I’m extremely lucky to have a number of people who enjoy my work. Not a day passes that I’m not thankful that there are people in this world who’ll buy a book simply because my name is on the cover. The day I take that for granted is that day I deserve to go back to working in the warehouse and being yelled at by a boss I despise. I try my best to make time for my fans and well-wishers when I’m out at conventions, but there’s only so much time in the world and often I’m in the midst of two pressing matters and have to rush off. Nevertheless, I’m happy to meet people in person both at and away from the gaming table.
That being said, I realized a few years ago that I needed to separate my work and my personal life in order to maintain my own sanity and not shatter anyone else’s illusions about me (he said, tongue firmly in cheek). I often joke that I’ve entered the J.D. Salinger/Thomas Pinchon stage of my career.

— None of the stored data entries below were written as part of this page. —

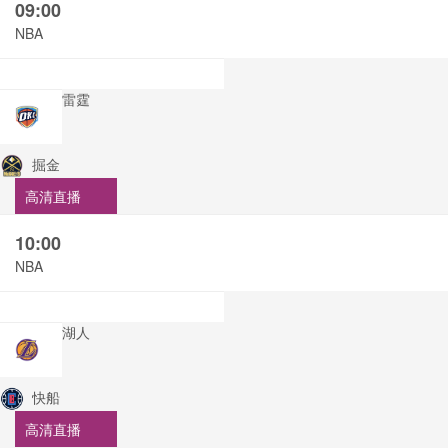
09:00
NBA
雷霆
掘金
高清直播
10:00
NBA
湖人
快船
高清直播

To this end, I generally don’t accept Facebook friend requests from people not in my immediate circle of friends, family, and old acquaintances. If we strike up a friendship at a convention, I might reach out to you and send a friend request, but I purposely keep my Facebook list small. Please don’t take me not responding to your friend request personally. I think you’re cool and I’m glad you want to be connected with me, but I have to maintain some privacy. Google+ was the exception to this rule and I actively cultivated a network of gamers in my circles. Unfortunately, with G+ going away, this blog will have to take its place. It’s not the perfect solution, but I have no plans to join another social media network at this moment, largely for the reason I just described.
Until I find an alternative that fits me perfectly, consider this blog to be you and me sitting around, smoking and joking, and talking about gaming stuff. I’m glad you’re here.